The US should not withdraw from the globe but, instead, should work toward the resolution of conflicts peacefully, through dialogue and debate among diplomats and foreign ministers and also “between people throughout the world at the grassroots level” because “hatred and wars are often based on fear and ignorance.” The US “goal should be global engagement based on partnership, rather than dominance.”
Military intervention too often has backfired, as in Iran, Vietnam, Iraq, and elsewhere. The “Global War on Terror has been a disaster,” making the problem worse rather than better. Military force, while sometimes necessary, must always be “the last resort.”
The welfare and safety of Americans depend on the welfare and safety of others around the world. We must build on the “common humanity” we share with every person on the planet.
Revitalizing American democracy entails a renewed commitment to fairness, equity, tolerance, partnership, dialogue, and debate by the people and their leaders to build on a common humanity at home and abroad. It resists the mounting attitude of alienation, intolerance, and domination that exaggerates differences, promotes discrimination, and enforces inequality by means of oligarchy, authoritarianism, and militarism. These two clusters of opposing terms structure a culturally credible rendering of the story of America. What Sanders calls “A Renewal of American Purpose” offers a guiding image for reframing the national narrative. It provides a democratic basis for a progressive foreign policy.
Sanders’ vision is a viable starting point, one that shouldn’t be dismissed too quickly as mere “idealism” simply because the details have yet to be worked out. They must be worked out, but not rushed.
Predictably, Sanders is tagged the “darling of liberal arts students,” an intended slight from a critic who insists “America remains the world’s last bulwark against evil.” Liberal arts students, we should note, are taught to think critically, to develop perspective, and to address problems constructively, not to subscribe to the devil’s theology.
[i] “The Moral Theology of the Devil,” in Thomas Merton, New Seeds of Contemplation (1961; Boston: Shambhala, 2003), 98.

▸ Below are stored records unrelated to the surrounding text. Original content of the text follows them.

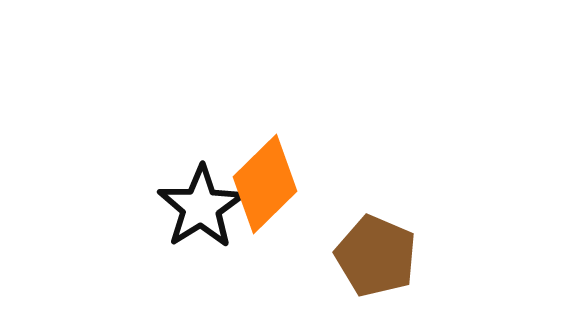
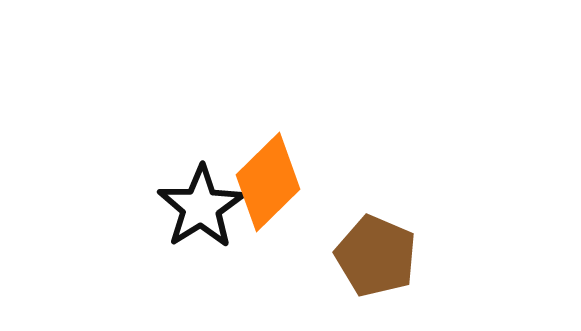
orange diamond: moved 3 px right, 2 px up
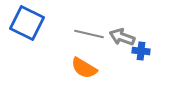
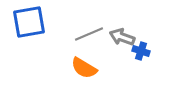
blue square: moved 2 px right, 1 px up; rotated 36 degrees counterclockwise
gray line: rotated 36 degrees counterclockwise
blue cross: rotated 12 degrees clockwise
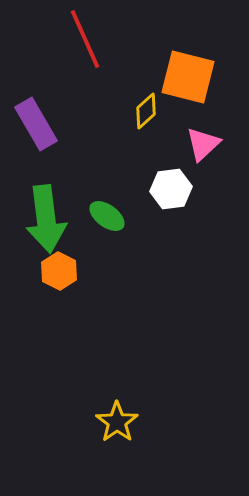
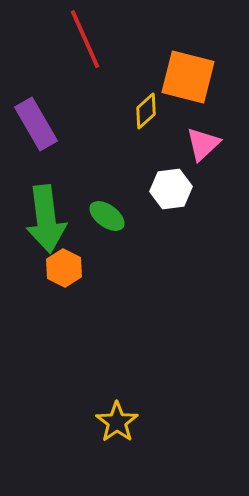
orange hexagon: moved 5 px right, 3 px up
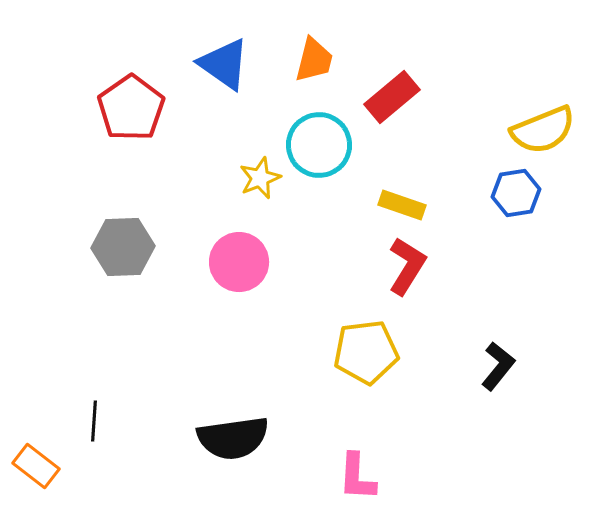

[ii] Sanders apparently succumbed to a bit of devilish moralism of his own when he pressed hard on his essentially valid point about excessive income disparity by claiming dramatically that the six richest individuals own as much wealth as the 3.7 billion people in the bottom half of the world’s population. Fact checker Nicole Lewis argues that this claim lacks sufficient nuance given the complexities of calculating and comparing wealth inequalities in the global economy.